= Work instruction =
Copy the entries from the line with "12.50 to 13.25" through the end, putting "highest" in place of "maximum" and changing nothing else. Leave the pictures out of your copy.

------------------------------------------------------------------------

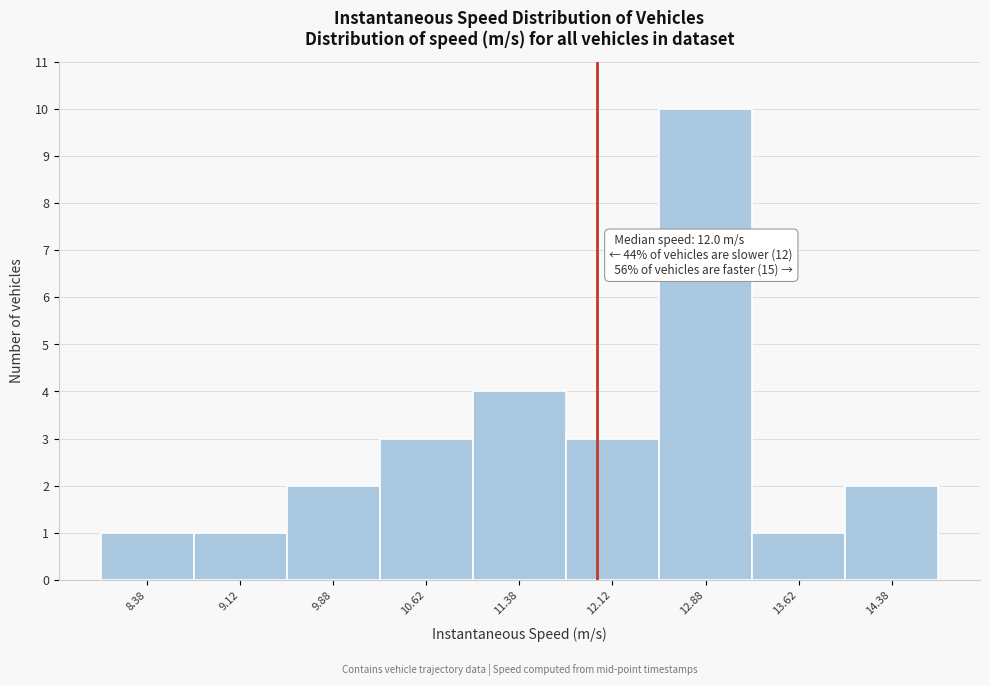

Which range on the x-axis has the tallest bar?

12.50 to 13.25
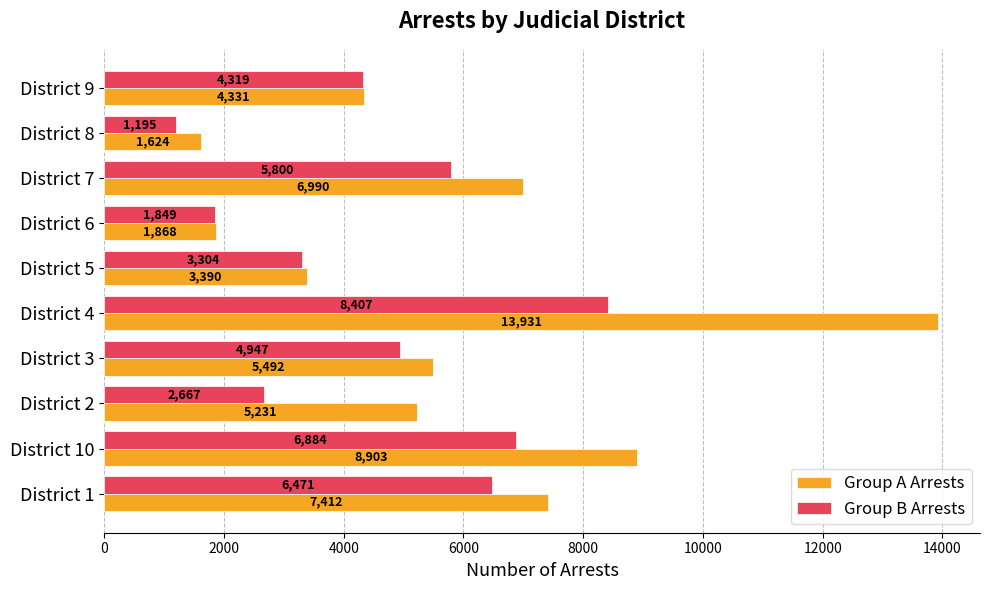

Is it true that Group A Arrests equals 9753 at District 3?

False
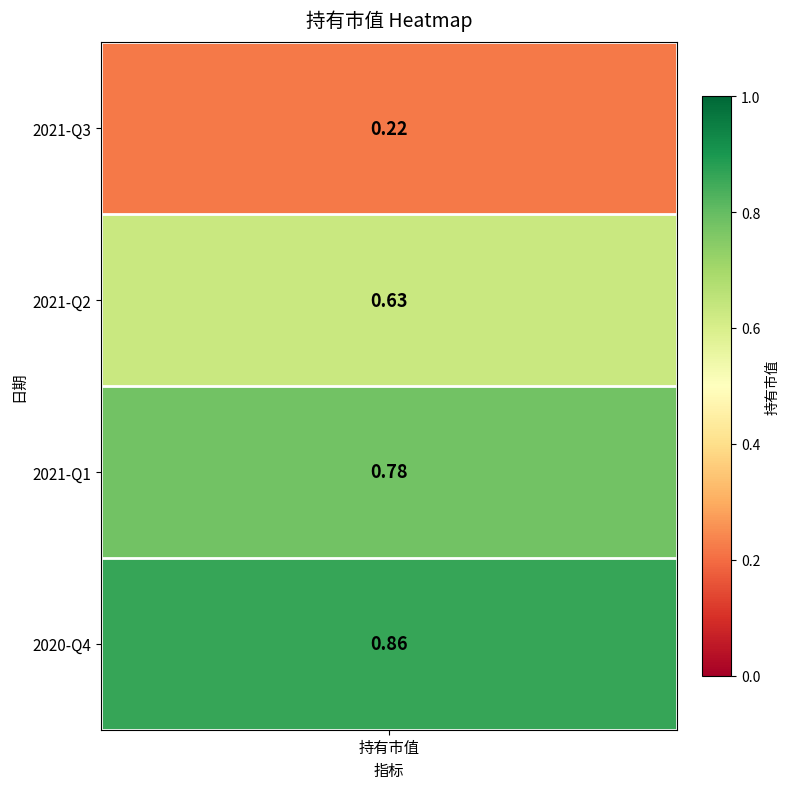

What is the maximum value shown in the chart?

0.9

------------------------------------------------------------------------

= Answer to this task =
12.50 to 13.25

Is it true that Group A Arrests equals 9753 at District 3?

False

What is the highest value shown in the chart?

0.9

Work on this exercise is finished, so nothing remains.